> **Passage shown**:

[Start of Attachment]

The cap-and-trade regulation is projected to achieve about 20 percent of the total reductions needed to meet the AB 32 target.

?Frequently Asked Questions

Cap-and-Trade Program 101:

What are the goals of AB 32?

The primary goal of Assembly Bill (AB) 32 is reduction of greenhouse gases emitted in California.

Greenhouse gases include carbon dioxide, methane, nitrous oxide, ozone and others. These are gases that can trap heat in earth’s atmosphere, raising the overall temperature.

That global warming affects weather, crop patterns, migration patterns, raises sea levels and turns the Earth’s oceans acid. In short, those emissions threaten Californians’ health and financial stability by creating conditions for drought and other extreme weather, more severe wildfires, a less stable and secure food supply and large shifts in population.

AB 32 focuses on carbon dioxide because it is 90 percent of the excess greenhouse gas in the atmosphere.

AB 32 makes the Air Resources Board responsible for developing, implementing and enforcing specific regulations to protect California’s environment from greenhouse gases and to drive the state’s economy toward a low-carbon future to ensure reductions are permanent.

What do Californians gain from cap-and-trade?

Cap-and-trade provides real reductions in greenhouse gas emissions.

Cap-and-trade is gradual. There should be no unexpected economic shocks as reductions take effect.

Cap-and-trade will reduce reliance on foreign oil.

Cap-and-trade will drive development of new technology.

Cap-and-trade will drive development of new businesses and jobs.

What is cap-and-trade?

[End of Attachment]

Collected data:
[Start of Attachment]

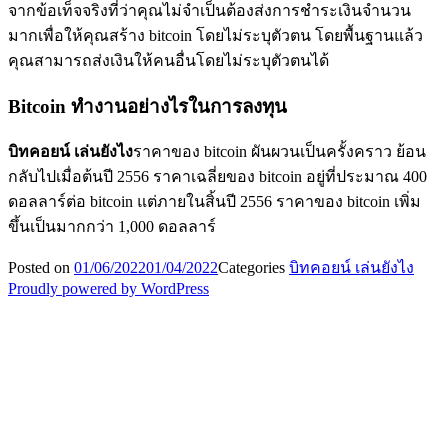
จากข้อเท็จจริงที่ว่าคุณไม่จำเป็นต้องส่งการชำระเงินจำนวน
มากเพื่อให้คุณสร้าง bitcoin โดยไม่ระบุตัวตน โดยพื้นฐานแล้ว
คุณสามารถส่งเงินให้คนอื่นโดยไม่ระบุตัวตนได้
Bitcoin ทำงานอย่างไรในการลงทุน
บิทคอยน์ เล่นยังไง
ราคาของ bitcoin ผันผวนเป็นครั้งคราว ย้อน
กลับไปเมื่อต้นปี 2556 ราคาเฉลี่ยของ bitcoin อยู่ที่ประมาณ 400
ดอลลาร์ต่อ bitcoin แต่ภายในสิ้นปี 2556 ราคาของ bitcoin เพิ่ม
ขึ้นเป็นมากกว่า 1,000 ดอลลาร์
Posted on
01/06/2022
01/04/2022
Categories
บิทคอยน์ เล่นยังไง
Proudly powered by WordPress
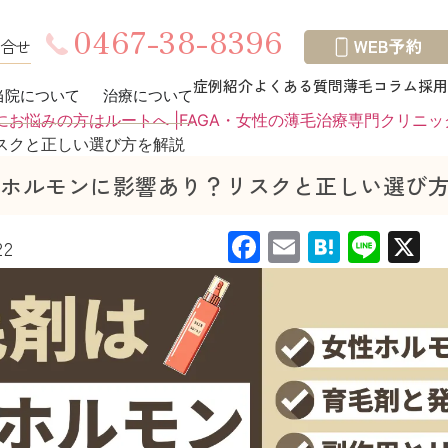
0467-38-8396
合せ
症例紹介
よくある質問
薄毛コラム
採用
当院について
治療について
お悩みの方はルートへ |FAGA・女性の薄毛治療専門クリニッ
スクと正しい選び方を解説
ホルモンに影響あり？リスクと正しい選び
Facebook
Email
Haten
Line
X
22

[End of Attachment]

> **Parts of the exercise**:
A. From the cap-and-trade FAQ, extract the passage from "AB 32 focuses" up to and including "greenhouse gas emissions.".
B. Copy the lines of the listing from the line with "0467-38-8396" up to and including the last line of the listing.
The listing has no connection to the text that comes before it.

> **Replies**:
A.
AB 32 focuses on carbon dioxide because it is 90 percent of the excess greenhouse gas in the atmosphere.

AB 32 makes the Air Resources Board responsible for developing, implementing and enforcing specific regulations to protect California’s environment from greenhouse gases and to drive the state’s economy toward a low-carbon future to ensure reductions are permanent.

What do Californians gain from cap-and-trade?

Cap-and-trade provides real reductions in greenhouse gas emissions.

B.
0467-38-8396
合せ
症例紹介
よくある質問
薄毛コラム
採用
当院について
治療について
お悩みの方はルートへ |FAGA・女性の薄毛治療専門クリニッ
スクと正しい選び方を解説
ホルモンに影響あり？リスクと正しい選び
Facebook
Email
Haten
Line
X
22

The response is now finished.